== Brief ==
Below are some records. Return exactly the lines from the one containing "Abdelmalek Sellal and Ahmed Ouyahia, were" through the one containing "elevated scores. According", both included, and only those.

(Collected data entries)
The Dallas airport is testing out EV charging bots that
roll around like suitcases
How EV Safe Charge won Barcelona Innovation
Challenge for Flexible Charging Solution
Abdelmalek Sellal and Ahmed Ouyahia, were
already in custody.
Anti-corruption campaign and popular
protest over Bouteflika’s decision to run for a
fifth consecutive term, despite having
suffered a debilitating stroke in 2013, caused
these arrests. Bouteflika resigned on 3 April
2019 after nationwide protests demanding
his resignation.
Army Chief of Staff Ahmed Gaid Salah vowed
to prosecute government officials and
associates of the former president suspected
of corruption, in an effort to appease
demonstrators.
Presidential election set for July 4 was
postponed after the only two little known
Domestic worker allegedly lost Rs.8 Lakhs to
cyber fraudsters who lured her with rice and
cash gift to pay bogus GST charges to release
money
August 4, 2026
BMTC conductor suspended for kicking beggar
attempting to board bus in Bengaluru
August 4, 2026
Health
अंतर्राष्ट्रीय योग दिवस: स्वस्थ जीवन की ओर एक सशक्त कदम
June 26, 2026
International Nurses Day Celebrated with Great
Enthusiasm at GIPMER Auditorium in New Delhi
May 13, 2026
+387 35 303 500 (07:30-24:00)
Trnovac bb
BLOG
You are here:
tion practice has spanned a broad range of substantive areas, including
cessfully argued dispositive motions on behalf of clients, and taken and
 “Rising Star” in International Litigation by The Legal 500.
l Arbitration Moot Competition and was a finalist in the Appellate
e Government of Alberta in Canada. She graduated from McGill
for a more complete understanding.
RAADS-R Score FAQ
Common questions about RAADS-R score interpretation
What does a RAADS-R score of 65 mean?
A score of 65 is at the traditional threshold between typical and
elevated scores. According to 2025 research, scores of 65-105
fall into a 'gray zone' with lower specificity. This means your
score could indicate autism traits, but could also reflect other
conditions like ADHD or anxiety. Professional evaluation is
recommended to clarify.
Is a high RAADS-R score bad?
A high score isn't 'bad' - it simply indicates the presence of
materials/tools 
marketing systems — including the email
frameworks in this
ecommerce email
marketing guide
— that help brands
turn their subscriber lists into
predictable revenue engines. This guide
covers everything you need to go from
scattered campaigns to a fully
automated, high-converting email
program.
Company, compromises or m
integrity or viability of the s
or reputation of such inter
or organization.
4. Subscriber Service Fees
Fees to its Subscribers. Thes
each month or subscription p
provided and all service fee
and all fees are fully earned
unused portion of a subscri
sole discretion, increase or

== Answer box ==
Abdelmalek Sellal and Ahmed Ouyahia, were
already in custody.
Anti-corruption campaign and popular
protest over Bouteflika’s decision to run for a
fifth consecutive term, despite having
suffered a debilitating stroke in 2013, caused
these arrests. Bouteflika resigned on 3 April
2019 after nationwide protests demanding
his resignation.
Army Chief of Staff Ahmed Gaid Salah vowed
to prosecute government officials and
associates of the former president suspected
of corruption, in an effort to appease
demonstrators.
Presidential election set for July 4 was
postponed after the only two little known
Domestic worker allegedly lost Rs.8 Lakhs to
cyber fraudsters who lured her with rice and
cash gift to pay bogus GST charges to release
money
August 4, 2026
BMTC conductor suspended for kicking beggar
attempting to board bus in Bengaluru
August 4, 2026
Health
अंतर्राष्ट्रीय योग दिवस: स्वस्थ जीवन की ओर एक सशक्त कदम
June 26, 2026
International Nurses Day Celebrated with Great
Enthusiasm at GIPMER Auditorium in New Delhi
May 13, 2026
+387 35 303 500 (07:30-24:00)
Trnovac bb
BLOG
You are here:
tion practice has spanned a broad range of substantive areas, including
cessfully argued dispositive motions on behalf of clients, and taken and
 “Rising Star” in International Litigation by The Legal 500.
l Arbitration Moot Competition and was a finalist in the Appellate
e Government of Alberta in Canada. She graduated from McGill
for a more complete understanding.
RAADS-R Score FAQ
Common questions about RAADS-R score interpretation
What does a RAADS-R score of 65 mean?
A score of 65 is at the traditional threshold between typical and
elevated scores. According to 2025 research, scores of 65-105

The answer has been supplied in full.